Sometimes of course people are very visible and memorable for negative reasons.

teddybear45 wtf was the "if you're beautiful you'll never be invisible" comment in aid of, on a post where the original poster opens with an assessment of herself as someone who's never been attractive? Was that a deliberate attempt to stick the boot in, or just massively lacking in self awareness?

notacooldad · 06/06/2019 17:22

I'm 54 and I don't seem to be invisible.
I have a busy job working with teens and families and constantly on training courses, I have a great group of friends that care about me, I have a family that love me and include me on everything from meals to gigs to trips.
I still get attention from the opposite sex but I don't want it need it.
I thing age and interests are more fluid than they used to be.
For example when I was young I would shop for clothes , generally speaking, as my parents but now both my 19 year old son and 74 year old dad will pick things up from Next, H&M and other shops in the mall. The age range at a lot of gigs is wide, much wider than when I was a teen. Same with hobbies, my kids who are late teens and early 29s play cricket and hockey with guys in their mid to late 50s.
I think because of these things I dont think in invisible but blend and fit in with society.

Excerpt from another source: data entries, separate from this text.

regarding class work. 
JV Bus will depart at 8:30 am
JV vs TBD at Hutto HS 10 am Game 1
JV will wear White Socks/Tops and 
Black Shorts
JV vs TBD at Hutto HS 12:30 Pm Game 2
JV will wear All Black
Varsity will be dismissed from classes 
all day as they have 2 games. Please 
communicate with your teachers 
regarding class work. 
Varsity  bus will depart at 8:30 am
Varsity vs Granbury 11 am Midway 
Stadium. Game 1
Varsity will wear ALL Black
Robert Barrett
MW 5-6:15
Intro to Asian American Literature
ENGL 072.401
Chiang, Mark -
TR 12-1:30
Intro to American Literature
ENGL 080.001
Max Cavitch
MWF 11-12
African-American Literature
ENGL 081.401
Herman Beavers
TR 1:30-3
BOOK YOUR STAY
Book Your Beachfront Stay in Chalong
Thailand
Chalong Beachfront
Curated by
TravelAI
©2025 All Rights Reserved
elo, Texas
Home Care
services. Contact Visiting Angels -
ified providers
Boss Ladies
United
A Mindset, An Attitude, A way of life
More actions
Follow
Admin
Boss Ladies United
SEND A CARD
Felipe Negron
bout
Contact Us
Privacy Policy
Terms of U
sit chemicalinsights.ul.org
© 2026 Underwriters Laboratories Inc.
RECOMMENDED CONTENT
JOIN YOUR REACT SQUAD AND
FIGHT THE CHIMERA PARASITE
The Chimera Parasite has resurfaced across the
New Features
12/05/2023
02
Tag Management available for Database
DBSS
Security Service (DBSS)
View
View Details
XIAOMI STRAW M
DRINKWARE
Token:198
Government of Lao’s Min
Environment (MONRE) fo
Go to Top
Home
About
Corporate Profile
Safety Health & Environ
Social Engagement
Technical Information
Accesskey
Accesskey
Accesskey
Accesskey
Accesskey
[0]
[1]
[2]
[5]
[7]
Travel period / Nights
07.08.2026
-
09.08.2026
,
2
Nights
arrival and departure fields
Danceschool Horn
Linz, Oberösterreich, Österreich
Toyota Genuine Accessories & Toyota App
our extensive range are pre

redspider1 · 06/06/2019 17:27

I work with a 60 yr old woman who is really fit and stylish in a youthful way. She makes me laugh , has so much wisdom and I never think of her being old or invisible. I also work with some 40 yr olds who look and act older than her. It's a state of mind.

stayathomer · 06/06/2019 17:39

OP in the last few years I started to feel this. My joints started going so exercise was less and less,my skin is turning red at any processed food, I've started to put on weight and gotten a bit of a lot belly. I went to the hairdresser for the first time in a year and a half and something shifted so the following day I went for a really long walk and then bought a magazine. It's honestly like you forget you're a human sometimes and I totally understand feeling you don't contribute. You are not invisible and you're not old. You need to take whatever steps you can to remember what you used yo be like. Listen to some music you used to love, take some time out, go for a walk somewhere special, try something new and take care x

SmarmyMrMime · 06/06/2019 17:44

My visiblity is improving with age. Motherhood has given me a pinch of gravitas Grin

Being built like a 12 year old and being fresh faced too was a bad combination. One night in a bar when I was 20, it took me over half an hour to get served at a bar, by which time everyone else assumed I'd got the last bus home and moved on to the next bar and I ended up having to neck the bloody drink and hunt for them. Countless times my fellow teachers would completely overlook me in a sea of y7s and ask where their teacher was. In queues, I'd get queue jumped because the person serving or person around me would assume I was the child of someone else. It was handy shortly after I bought a house and straightfaced told the double glazing guy that no my parents weren't in and no I didn't know when they'd be home. I was a mother in my 30s Grin

Other than obvious places like nightclubs, I've not had too much male attention, and that's been fine. I settled down with DH early on anyway. A shame people assumed he was my dad though Hmm

I aim to grow old disgracefully. I'm prepared to trade in my natural style and go bold when I get older Grin

Divebar · 06/06/2019 18:04

anothernotherone

I’m talking about the things that make me feel good about myself and make me feel confident. Making an effort with my appearance and engaging in all the events I do makes me invigorated, engaged, happy and confident. ( mostly... it’s bloody tough sometimes). Im not some stunner... I’m a size 16/18 for a start. I’m not saying I judge people by their appearance but if someone looks a little drab, doesn’t appear to care too much about their appearance AND doesn’t seem to have much of a life beyond their children then no I don’t think they’re very memorable overall. If someone doesn’t feel great or good about themselves then that is reflected in how they hold themselves and engage with the rest of the world ( including at the school gates). I think the OP sounds rather flat - like she’s lost herself a little bit. Being “ invisible” is not all about age it’s about confidence and attitude.

teyem · 06/06/2019 18:06

I am oogled therefore I am.

Ukelou · 06/06/2019 18:24

teyem
Grin

giddyyup · 06/06/2019 18:26

I've always been plain and overweight so I've always been invisible. I'm amazed I managed to find my DH as he's not bad looking!